90% Of World’s Knowledge Will Be Generated By AI In 2-3 Years: NVIDIA CEO Jensen Huang

Humans have been writing for thousands of years and AI for just three, but soon almost all knowledge generated will come from AIs, not humans.

That’s the prediction from Jensen Huang, CEO of NVIDIA, the chipmaker whose GPUs have become the backbone of the AI revolution. Speaking about the future of knowledge creation, Huang offered a timeline that may surprise many: within two to three years, he estimates that 90% of the world’s knowledge will be generated by artificial intelligence. But rather than sounding an alarm, the tech leader suggested this transformation might be less dramatic than it appears—and perhaps even inevitable.

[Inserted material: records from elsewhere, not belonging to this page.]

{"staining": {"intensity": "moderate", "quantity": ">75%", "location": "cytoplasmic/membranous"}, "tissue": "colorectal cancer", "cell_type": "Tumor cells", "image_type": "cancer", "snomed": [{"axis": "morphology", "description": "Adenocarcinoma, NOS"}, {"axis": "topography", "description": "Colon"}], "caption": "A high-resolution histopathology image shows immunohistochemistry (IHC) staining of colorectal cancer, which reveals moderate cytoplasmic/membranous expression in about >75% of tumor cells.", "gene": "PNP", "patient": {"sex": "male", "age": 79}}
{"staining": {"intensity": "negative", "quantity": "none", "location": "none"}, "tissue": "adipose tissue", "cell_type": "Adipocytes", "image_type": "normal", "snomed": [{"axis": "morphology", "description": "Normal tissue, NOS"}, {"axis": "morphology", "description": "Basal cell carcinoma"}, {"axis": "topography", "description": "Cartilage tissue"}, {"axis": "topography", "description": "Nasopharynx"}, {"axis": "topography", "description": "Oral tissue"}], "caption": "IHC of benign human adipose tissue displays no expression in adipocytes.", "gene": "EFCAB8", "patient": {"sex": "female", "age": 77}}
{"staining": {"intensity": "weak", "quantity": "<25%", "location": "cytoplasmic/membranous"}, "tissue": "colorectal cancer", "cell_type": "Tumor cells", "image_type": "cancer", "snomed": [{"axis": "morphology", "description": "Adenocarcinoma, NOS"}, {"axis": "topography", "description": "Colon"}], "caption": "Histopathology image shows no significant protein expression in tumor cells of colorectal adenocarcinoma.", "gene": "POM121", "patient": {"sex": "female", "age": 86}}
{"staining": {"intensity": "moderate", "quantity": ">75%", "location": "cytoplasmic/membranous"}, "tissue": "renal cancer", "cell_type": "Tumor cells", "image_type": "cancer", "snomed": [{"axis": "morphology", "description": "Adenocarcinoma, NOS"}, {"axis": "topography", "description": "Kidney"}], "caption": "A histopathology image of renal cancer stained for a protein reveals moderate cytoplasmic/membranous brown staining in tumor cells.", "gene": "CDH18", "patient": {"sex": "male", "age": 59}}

“More and more of knowledge in the world will be generated synthetically going forward,” Huang explained on the Joe Rogan podcast. “Until now, the knowledge that we have, or knowledge that we generate and we propagate and we send to each other and we amplify it, and we add to it and we modify it, we change it. In the future, in a couple of years—maybe two or three years—90% of the world’s knowledge will likely be generated by AI.”

But Huang was quick to address the elephant in the room. “But it’s just fine,” he insisted. “I know. And the reason for that is this: What difference does it make to me that I am learning from a textbook that was generated by a bunch of people I didn’t know, or written by a book from somebody I don’t know, to knowledge generated by AI computers that are assimilating all of this and re-synthesizing things to me? I don’t think there’s a whole lot of difference.”

The NVIDIA chief emphasized that the fundamental approach to consuming information won’t change. “We still have to fact check it. We still have to make sure that it’s based on fundamental first principles. And we still have to do all of that just like we do today.”

Huang’s prediction arrives at a moment when AI-generated content is already proliferating across the internet. The internet now has more AI-written content than human-written content, with Large language models writing articles, generating code, producing research summaries, and creating educational materials at scale. Companies like OpenAI, Anthropic, and Google are racing to develop more capable AI systems, while NVIDIA’s chips power the data centers making it all possible. The implications are profound: if Huang’s timeline proves accurate, we’re on the cusp of a fundamental shift in how human knowledge is created, curated, and distributed. The question isn’t whether AI will generate most new content—Huang suggests that’s essentially inevitable—but whether society can adapt its verification systems, educational approaches, and critical thinking frameworks fast enough to navigate a world where the vast majority of information originates not from human authors, but from synthetic minds trained on human knowledge. The transition from knowledge consumers to knowledge validators may be the defining challenge of the next decade.